• WHAT THE TASK ASKS: Print, unchanged, the line containing "Рекомендательные технологии" along with all lines that follow it to the end of the listing.

• RECORDS FOR THE EXERCISE:
===============
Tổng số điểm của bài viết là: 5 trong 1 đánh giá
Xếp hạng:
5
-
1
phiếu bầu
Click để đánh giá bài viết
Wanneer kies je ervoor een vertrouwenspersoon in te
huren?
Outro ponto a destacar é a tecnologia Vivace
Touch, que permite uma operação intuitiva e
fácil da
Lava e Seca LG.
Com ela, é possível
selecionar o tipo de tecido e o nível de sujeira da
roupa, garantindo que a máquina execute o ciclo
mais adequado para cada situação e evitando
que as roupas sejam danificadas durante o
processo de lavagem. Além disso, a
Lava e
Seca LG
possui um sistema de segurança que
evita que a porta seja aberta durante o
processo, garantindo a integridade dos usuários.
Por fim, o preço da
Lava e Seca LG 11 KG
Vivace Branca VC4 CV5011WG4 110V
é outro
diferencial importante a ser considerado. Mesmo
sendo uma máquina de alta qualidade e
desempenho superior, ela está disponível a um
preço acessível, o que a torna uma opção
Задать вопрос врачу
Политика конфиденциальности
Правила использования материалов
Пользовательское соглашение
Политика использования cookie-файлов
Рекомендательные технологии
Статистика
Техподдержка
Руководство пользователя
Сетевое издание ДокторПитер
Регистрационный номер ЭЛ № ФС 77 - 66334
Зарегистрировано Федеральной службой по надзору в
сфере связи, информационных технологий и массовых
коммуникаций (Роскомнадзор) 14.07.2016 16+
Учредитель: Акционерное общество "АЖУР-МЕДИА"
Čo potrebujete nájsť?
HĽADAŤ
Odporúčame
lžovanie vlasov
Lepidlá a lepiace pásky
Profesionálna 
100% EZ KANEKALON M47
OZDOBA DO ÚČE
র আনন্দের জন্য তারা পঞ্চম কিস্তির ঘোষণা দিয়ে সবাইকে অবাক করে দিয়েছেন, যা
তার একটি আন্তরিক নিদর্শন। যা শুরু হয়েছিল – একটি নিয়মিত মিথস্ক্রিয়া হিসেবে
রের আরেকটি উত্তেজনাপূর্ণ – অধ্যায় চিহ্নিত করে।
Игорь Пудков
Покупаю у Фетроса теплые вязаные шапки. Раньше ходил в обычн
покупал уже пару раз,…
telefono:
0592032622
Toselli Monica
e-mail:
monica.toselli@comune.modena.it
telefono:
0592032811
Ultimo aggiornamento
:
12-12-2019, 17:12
===============
• RESULT FOR THIS TASK:
Рекомендательные технологии
Статистика
Техподдержка
Руководство пользователя
Сетевое издание ДокторПитер
Регистрационный номер ЭЛ № ФС 77 - 66334
Зарегистрировано Федеральной службой по надзору в
сфере связи, информационных технологий и массовых
коммуникаций (Роскомнадзор) 14.07.2016 16+
Учредитель: Акционерное общество "АЖУР-МЕДИА"
Čo potrebujete nájsť?
HĽADAŤ
Odporúčame
lžovanie vlasov
Lepidlá a lepiace pásky
Profesionálna 
100% EZ KANEKALON M47
OZDOBA DO ÚČE
র আনন্দের জন্য তারা পঞ্চম কিস্তির ঘোষণা দিয়ে সবাইকে অবাক করে দিয়েছেন, যা
তার একটি আন্তরিক নিদর্শন। যা শুরু হয়েছিল – একটি নিয়মিত মিথস্ক্রিয়া হিসেবে
রের আরেকটি উত্তেজনাপূর্ণ – অধ্যায় চিহ্নিত করে।
Игорь Пудков
Покупаю у Фетроса теплые вязаные шапки. Раньше ходил в обычн
покупал уже пару раз,…
telefono:
0592032622
Toselli Monica
e-mail:
monica.toselli@comune.modena.it
telefono:
0592032811
Ultimo aggiornamento
:
12-12-2019, 17:12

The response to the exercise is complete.